A friend who works at Tate Modern wrote to say he was anxious about going back to work – and who can blame him: PPE or not, he’s staring down the barrel of a fleshy gun loaded with coronavirus virions. A couple of weeks ago I wrote about our frothy-coffee economy – but really our cultural economy is equally insubstantial; depending as it so crucially does on visitor numbers. I can’t tell you how overpowering it can be to witness great Renaissance works in an entirely empty gallery – and it’s an aesthetic adventure I wish everyone could have. Throughout the lockdown period I’ve often thought of all those Titians and Holbeins in the National Gallery, just hanging there radiating a mysterious potency.

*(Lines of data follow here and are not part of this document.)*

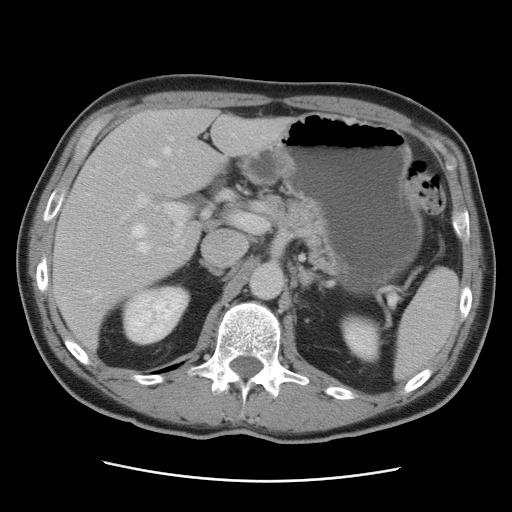
Contrast-enhanced abdominal CT, one axial slice; position 54 of 89 along the scan axis; 120 kVp; intravenous contrast given; soft-tissue window (W 400 / L 40 HU); 5 mm slice thickness; 512 × 512 image matrix, field of view 366 × 366 mm. From the clinical record (not read from this slice): patient: male, age 77 years at operation; diagnosis: colorectal cancer liver metastases, imaged before liver resection; multiple liver metastases: yes; largest metastasis: 0.6 cm.
Annotated regions visible in this slice (outlined manually by an expert reader):
- hepatic veins: bounding box <83,133,238,303> (left, top, right, bottom; pixels)
- liver: <53,109,292,353>
- planned liver remnant (the part of the liver to remain after resection): <72,109,226,239>
- portal vein (with intrahepatic branches): <135,194,263,252>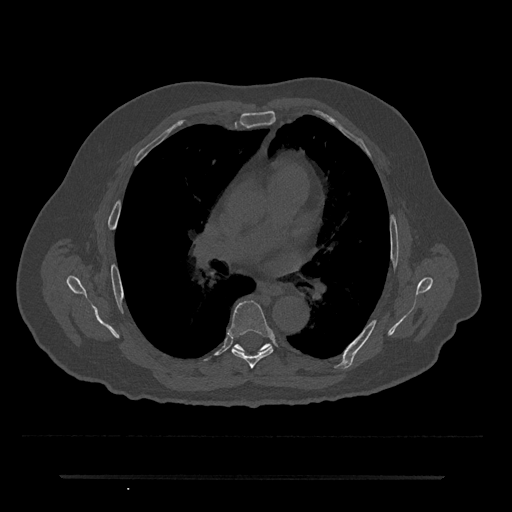
CT including the spine, one axial slice; position 424 of 797 along the scan axis; reconstruction kernel Br40s/3; 120 kVp; bone window (W 1800 / L 400 HU); 512 × 512 image matrix, field of view 437 × 437 mm. Patient: male, 69 years. Case-level facts recorded for this patient, not image findings: primary cancer: prostate.
Annotated regions visible in this slice (semi-automatic segmentation, software-assisted and operator-edited):
- T6 vertebra: bounding box [x1, y1, x2, y2] px = [229, 301, 273, 368]
- T7 vertebra: [234, 345, 242, 350]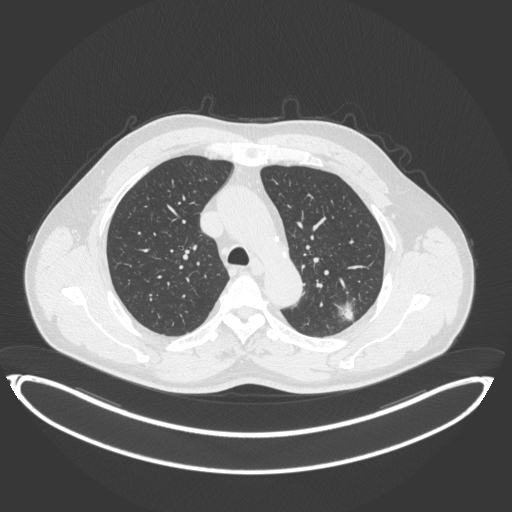
Chest CT, one axial slice; position 261 of 399 along the scan axis; reconstruction kernel B31f; 120 kVp; lung window (W 1500 / L -600 HU); 1 mm slice thickness; 512 × 512 image matrix. Male patient, age 58 years. From the clinical record (not read from this slice): clinical TNM (as recorded): T1c N0 M0; histopathological grade: G1-2.
Structures marked on this image (rectangle marked by the reading radiologist):
- lung tumour (recorded histology: adenocarcinoma): bounding box <334,298,361,325> (left, top, right, bottom; pixels)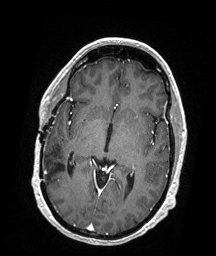
Brain MRI from a brain-tumour surgery series, one axial slice; slice 98 of 176 in the series (ordered by position); T1-weighted post-contrast; 1 mm slice thickness; 216 × 256 image matrix, field of view 211 × 250 mm. From the clinical record (not read from this slice): histopathology: Demyelinating Lesions (Multiple Sclerosis Plaques); tumour location: Left Occipital.
Outlined on this slice (expert manual segmentation):
- tumour: bounding box (x1, y1, x2, y2) in pixels: (122, 209, 127, 212)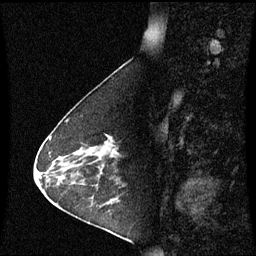
Breast MRI (dynamic contrast-enhanced), one sagittal slice; position 23 of 60 along the scan axis; dynamic contrast-enhanced series, image 2 of 3 at this slice position (ordered by acquisition); 1.5 T; TE 4.2 ms, TR 8.9 ms; 2 mm slice thickness; 256 × 256 image matrix. Patient: female, 63 years. Case-level facts recorded for this patient, not image findings: setting: breast cancer imaged before/during neoadjuvant chemotherapy; receptor status: HR-positive, HER2-negative.
Annotated regions visible in this slice (semi-automatically segmented with operator editing):
- analysis volume of interest (the breast-tissue region the enhancement analysis was run in; not a lesion): bounding box (x1, y1, x2, y2) in pixels: (76, 136, 120, 178)
- tumour enhancement mask (voxels above the 70 % enhancement threshold inside the analysis volume of interest): (109, 137, 117, 158)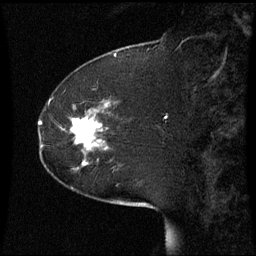
Breast MRI (dynamic contrast-enhanced), one sagittal slice; position 17 of 60 along the scan axis; dynamic contrast-enhanced series, image 2 of 3 at this slice position (ordered by acquisition); 1.5 T; TE 4.2 ms, TR 8.9 ms; 256 × 256 image matrix. Female patient, age 51 years. From the clinical record (not read from this slice): setting: breast cancer imaged before/during neoadjuvant chemotherapy; receptor status: HR-positive, HER2-negative.
Structures marked on this image (semi-automatically segmented with operator editing):
- analysis volume of interest (the breast-tissue region the enhancement analysis was run in; not a lesion): bounding box [x1, y1, x2, y2] px = [46, 102, 109, 169]
- tumour enhancement mask (voxels above the 70 % enhancement threshold inside the analysis volume of interest): [72, 118, 101, 145]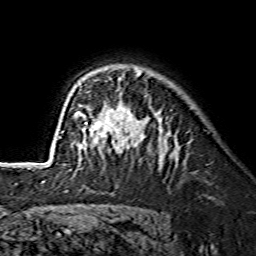
Breast MRI (dynamic contrast-enhanced), one axial slice; slice 101 of 134 in the series (ordered by position); cropped to one breast; dynamic contrast-enhanced series, time point 2 of 7 at this slice position (early post-contrast); 1.5 T; TE 3.6 ms, TR 7.3 ms; 1.2 mm slice thickness; 256 × 256 image matrix. Female patient.
Annotated regions visible in this slice (semi-automatically segmented with operator editing):
- enhancing-tissue mask used for the functional tumour volume (all voxels passing the contrast-enhancement thresholds inside the analysis volume; usually the tumour): bounding box (x1, y1, x2, y2) in pixels: (59, 70, 142, 170)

Would I rather we all got the opportunity to say, spend an hour alone in one of the great galleries every two or three years, rather than unlimited access to exhibition spaces with ambience of supermarket checkout lanes? Hell, yes! Better still would be the opportunity to have just one painting from the national collections hanging in your house for a single day. But what about all those jobs! I hear you cry – your friend and his fellow gallery workers, the curators and gift shop salespeople? To which I can only reply: what about all those tunnellers and wooden horse vaulters? They, too, knew weren’t going to be in the escape party – but that didn’t stop them from digging.